→ **Votre objectif**
Relevez tous les noms propres de lieux qui figurent dans l'extrait ci-dessous sur la fonte du pergélisol.

→ **Extrait**
——

La fonte du pergélisol, entre secrets du passé et conséquences sur le climat

Des personnes prennent des photos d’un mammouth laineux femelle de 39 000 ans provenant du pergélisol sibérien présenté lors d’une exposition à Yokohama, au Japon, en juillet 2013. Les scientifiques affirment que le dégel du pergélisol révélera davantage de créatures, mais qu’il libérera également des tonnes de gaz à effet de serre, accélérant ainsi les changements climatiques. (Kazuhiro Nogi/AFP/Getty)
Selon les scientifiques, la fonte du pergélisol va révéler davantage de créatures millénaires, mais va aussi permettre que soient libérées des tonnes de gaz à effet de serre, accélérant ainsi le réchauffement climatique.

La découverte récente d’un bébé mammouth laineux très bien préservé au Yukon n’est que le sommet de l’iceberg quand il est question de trouver des créatures préhistoriques enfouies depuis longtemps dans le pergélisol de l’Arctique.

——

→ **Entrées fournies**
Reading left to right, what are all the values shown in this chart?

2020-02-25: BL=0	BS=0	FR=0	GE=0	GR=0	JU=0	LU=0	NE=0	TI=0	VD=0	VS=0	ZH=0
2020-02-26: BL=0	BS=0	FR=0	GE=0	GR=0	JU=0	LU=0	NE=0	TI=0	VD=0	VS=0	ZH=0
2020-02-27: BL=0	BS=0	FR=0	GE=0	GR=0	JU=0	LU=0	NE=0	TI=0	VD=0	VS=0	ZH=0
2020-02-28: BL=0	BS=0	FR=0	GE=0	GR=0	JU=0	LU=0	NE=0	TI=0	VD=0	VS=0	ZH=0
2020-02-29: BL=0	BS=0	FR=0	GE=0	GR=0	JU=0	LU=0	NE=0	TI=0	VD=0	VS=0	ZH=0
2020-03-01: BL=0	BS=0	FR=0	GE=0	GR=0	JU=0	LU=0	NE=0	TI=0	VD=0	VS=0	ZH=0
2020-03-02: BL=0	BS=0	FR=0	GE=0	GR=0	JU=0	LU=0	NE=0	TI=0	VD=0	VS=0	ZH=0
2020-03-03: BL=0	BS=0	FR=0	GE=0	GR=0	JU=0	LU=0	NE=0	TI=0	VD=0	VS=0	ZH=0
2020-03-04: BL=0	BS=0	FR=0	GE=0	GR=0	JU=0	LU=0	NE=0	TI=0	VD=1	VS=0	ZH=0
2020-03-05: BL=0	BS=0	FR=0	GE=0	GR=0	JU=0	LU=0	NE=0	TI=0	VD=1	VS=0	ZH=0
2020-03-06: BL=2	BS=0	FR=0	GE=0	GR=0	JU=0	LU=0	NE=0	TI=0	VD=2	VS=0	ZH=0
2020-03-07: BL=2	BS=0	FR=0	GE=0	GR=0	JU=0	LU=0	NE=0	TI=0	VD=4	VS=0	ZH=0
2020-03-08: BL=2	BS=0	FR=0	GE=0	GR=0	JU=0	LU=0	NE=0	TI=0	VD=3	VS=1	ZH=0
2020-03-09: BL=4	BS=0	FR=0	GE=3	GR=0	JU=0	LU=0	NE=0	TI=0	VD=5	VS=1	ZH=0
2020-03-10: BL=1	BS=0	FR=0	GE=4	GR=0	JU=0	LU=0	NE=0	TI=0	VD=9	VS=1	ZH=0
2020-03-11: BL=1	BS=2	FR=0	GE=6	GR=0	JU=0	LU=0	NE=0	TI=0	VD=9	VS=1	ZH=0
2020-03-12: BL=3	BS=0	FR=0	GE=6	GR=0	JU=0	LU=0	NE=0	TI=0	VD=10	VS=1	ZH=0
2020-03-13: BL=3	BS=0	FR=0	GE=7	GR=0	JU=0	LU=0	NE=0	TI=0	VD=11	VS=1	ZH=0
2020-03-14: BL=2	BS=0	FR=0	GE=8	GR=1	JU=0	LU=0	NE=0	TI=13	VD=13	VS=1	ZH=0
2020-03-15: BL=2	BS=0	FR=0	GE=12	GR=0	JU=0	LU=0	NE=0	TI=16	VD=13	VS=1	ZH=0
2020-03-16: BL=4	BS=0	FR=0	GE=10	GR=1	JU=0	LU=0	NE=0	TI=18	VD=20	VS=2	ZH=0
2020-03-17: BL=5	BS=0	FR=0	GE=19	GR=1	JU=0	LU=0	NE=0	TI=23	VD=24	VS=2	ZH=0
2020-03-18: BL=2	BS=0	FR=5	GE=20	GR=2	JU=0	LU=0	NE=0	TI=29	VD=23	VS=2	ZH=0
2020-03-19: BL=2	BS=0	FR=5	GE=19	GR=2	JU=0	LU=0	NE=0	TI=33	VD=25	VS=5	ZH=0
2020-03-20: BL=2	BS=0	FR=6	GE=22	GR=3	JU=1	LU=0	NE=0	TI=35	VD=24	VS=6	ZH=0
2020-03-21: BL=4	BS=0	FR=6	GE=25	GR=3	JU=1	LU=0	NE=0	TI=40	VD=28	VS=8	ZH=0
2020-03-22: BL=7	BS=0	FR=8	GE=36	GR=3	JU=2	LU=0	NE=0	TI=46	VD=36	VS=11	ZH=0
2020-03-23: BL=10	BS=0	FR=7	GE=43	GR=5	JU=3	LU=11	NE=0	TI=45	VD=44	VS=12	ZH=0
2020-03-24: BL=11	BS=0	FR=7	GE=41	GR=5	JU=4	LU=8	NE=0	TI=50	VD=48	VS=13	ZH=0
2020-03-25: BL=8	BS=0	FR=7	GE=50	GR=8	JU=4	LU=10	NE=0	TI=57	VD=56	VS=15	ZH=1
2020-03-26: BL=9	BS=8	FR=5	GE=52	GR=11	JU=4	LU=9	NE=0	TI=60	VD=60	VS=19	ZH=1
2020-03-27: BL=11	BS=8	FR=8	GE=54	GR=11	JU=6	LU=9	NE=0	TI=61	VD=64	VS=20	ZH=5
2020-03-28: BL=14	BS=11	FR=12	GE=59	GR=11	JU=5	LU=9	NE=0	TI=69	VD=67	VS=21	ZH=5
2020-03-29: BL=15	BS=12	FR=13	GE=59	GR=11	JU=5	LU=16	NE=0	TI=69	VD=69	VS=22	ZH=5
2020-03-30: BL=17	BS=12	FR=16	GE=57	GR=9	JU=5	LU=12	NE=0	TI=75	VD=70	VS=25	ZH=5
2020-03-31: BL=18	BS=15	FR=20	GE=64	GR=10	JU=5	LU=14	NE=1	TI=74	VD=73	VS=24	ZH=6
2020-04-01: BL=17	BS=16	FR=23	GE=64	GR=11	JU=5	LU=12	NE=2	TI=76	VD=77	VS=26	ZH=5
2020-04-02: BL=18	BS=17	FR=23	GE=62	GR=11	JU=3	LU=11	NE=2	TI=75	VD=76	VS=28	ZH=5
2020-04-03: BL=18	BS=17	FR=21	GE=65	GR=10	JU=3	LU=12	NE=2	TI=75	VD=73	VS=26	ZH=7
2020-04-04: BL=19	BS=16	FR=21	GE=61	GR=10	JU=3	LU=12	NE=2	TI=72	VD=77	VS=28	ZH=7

——

→ **Réponse**
Yokohama, Japon, Yukon, Arctique